Frederica Freyberg:
A look ahead tonight to the 2018 election and continuing interviews with candidates running in the democratic primary for governor. Tonight we talk with Kathleen Vinehout, a dairy farmer and former professor. She was elected to the state senate in 2006. She ran unsuccessfully for governor in 2012. Senator Vinehout, thanks for being here.
Kathleen Vinehout:
My pleasure.
Frederica Freyberg:
What sets you apart from the other democrats in this crowded field?
Kathleen Vinehout:
I have a very different background as you just mentioned. I come to politics later in my career. I worked in health care. I spent ten years as a university professor teaching health care and health administration. I then became a full-time dairy farmer and found myself without health insurance when our family had to make a difficult decision to either sell the cows or drop the health insurance. It was that experience that led me to say I know how to fix this. I’ve studied this. I’ve researched it. I’ve made written proposals. But we need to help farmers and small business people find a way to get affordable health care. It was that that brought me to the Senate. In my first six months, I worked with Senator Miller and Senator Erpenbach on a plan that covered everybody called “Healthy Wisconsin.” That didn’t pass the Assembly. But I then put together another group of bills that did pass that the State Journal said was the biggest change in a decade in health care. Since then I’ve spent a great deal of time on the Audit Committee studying how programs work. How to fix them and understanding state finances. I don’t think anybody else has that background.

***

**Written task:**
Continue the interview transcript with Kathleen Vinehout, starting after its final line.

Saved data entries
***

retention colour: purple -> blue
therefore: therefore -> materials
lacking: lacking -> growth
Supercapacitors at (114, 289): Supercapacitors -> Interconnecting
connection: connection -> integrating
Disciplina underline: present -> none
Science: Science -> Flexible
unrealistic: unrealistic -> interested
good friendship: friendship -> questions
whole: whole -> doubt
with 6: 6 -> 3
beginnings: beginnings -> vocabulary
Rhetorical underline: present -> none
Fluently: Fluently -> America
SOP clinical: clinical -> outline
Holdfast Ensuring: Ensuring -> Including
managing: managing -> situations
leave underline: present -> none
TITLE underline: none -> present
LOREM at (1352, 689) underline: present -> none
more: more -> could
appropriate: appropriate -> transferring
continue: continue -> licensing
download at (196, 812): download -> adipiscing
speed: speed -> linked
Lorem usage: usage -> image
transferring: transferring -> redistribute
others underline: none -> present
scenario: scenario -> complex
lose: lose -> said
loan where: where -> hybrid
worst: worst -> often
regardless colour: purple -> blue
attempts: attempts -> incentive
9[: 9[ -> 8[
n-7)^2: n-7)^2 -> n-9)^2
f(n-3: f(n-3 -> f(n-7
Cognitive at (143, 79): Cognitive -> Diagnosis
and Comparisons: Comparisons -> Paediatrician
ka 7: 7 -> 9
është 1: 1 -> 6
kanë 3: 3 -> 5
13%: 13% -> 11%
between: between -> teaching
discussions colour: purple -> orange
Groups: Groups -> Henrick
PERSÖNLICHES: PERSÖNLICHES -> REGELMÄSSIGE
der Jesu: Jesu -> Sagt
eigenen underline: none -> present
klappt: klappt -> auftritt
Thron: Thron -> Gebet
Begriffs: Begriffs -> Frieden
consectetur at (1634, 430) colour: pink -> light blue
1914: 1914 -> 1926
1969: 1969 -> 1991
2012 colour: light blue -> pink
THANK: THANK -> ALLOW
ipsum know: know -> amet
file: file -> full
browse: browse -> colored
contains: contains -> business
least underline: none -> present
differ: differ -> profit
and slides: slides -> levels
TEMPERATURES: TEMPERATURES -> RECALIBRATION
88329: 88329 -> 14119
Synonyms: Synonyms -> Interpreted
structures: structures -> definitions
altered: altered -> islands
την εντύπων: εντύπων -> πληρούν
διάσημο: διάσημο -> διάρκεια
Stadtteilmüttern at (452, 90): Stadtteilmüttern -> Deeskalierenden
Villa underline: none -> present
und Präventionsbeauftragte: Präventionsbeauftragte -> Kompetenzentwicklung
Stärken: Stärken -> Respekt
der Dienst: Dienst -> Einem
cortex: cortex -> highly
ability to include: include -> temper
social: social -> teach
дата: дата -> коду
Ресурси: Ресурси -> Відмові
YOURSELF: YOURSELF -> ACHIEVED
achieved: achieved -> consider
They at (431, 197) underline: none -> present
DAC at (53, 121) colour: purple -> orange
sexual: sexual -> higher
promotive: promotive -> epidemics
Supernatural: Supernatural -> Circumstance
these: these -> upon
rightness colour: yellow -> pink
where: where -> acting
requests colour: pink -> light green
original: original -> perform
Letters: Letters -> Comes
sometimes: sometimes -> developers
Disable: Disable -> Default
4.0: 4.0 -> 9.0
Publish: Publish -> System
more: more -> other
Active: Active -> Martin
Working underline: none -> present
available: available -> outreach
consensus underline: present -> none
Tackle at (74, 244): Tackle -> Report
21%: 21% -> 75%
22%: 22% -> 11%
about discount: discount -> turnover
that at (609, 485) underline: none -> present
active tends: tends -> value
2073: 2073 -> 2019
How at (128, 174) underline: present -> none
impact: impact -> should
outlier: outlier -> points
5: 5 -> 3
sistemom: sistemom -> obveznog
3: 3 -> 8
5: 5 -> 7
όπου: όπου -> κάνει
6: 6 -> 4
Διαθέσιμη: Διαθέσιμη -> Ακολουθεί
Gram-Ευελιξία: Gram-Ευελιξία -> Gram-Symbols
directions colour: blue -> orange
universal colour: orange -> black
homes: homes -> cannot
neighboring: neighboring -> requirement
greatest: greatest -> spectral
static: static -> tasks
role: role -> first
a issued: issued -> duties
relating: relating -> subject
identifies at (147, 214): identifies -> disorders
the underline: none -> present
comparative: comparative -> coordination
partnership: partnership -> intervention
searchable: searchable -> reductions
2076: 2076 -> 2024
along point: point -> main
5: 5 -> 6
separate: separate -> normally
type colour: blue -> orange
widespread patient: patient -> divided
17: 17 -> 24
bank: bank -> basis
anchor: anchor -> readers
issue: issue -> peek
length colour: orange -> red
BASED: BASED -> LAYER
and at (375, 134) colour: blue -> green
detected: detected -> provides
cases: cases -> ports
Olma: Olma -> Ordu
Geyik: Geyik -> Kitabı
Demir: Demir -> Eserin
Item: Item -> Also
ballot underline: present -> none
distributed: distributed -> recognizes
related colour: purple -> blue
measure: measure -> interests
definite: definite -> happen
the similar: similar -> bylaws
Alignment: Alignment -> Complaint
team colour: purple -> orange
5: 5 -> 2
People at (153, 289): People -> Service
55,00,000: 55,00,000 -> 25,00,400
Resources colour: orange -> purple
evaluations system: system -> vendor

***

**Task answer:**
Frederica Freyberg:
So even as you launch your campaign, though, this week, the Republican party is blasting you for writing a character reference letter for a former capitol employee convicted of child pornography. What about that?
Kathleen Vinehout:
David was the staff for my committee. I sent a lot of time with him and I was asked by a judge to write a character reference. He did something that I was appalled and shocked at. No one knew. My mother taught me that you should hate the sin, but not shun the sinner. I did something I don’t think anybody would object to. The letter is published on the Cap Times website. People can read it and see it and see what I wrote. It was a professional recommendation just based on his professional experience with me.
Frederica Freyberg:
All right. Let’s move along to the issues. What do you think is the most important thing that Wisconsin needs to do for its education system?
Kathleen Vinehout:
We need to change the funding formula. People have been talking about it for years. It could have been done with the same amount of money that’s in the budget now, the same amount of money the governor spent. There was great opportunity to really fix the problem with schools. Instead, the governor put a great deal of money outside the formula, which is going to make the system more unfair going forward. This is a solvable problem. It’s a problem that I showed how to solve in four different alternatives I've written over the last budget — four budget cycles to say, “Hey, this is a very important problem. We need to fix it. Here’s a way to do it.” Unfortunately, those ideas weren’t picked up and the inequities in the system will continue for next two years.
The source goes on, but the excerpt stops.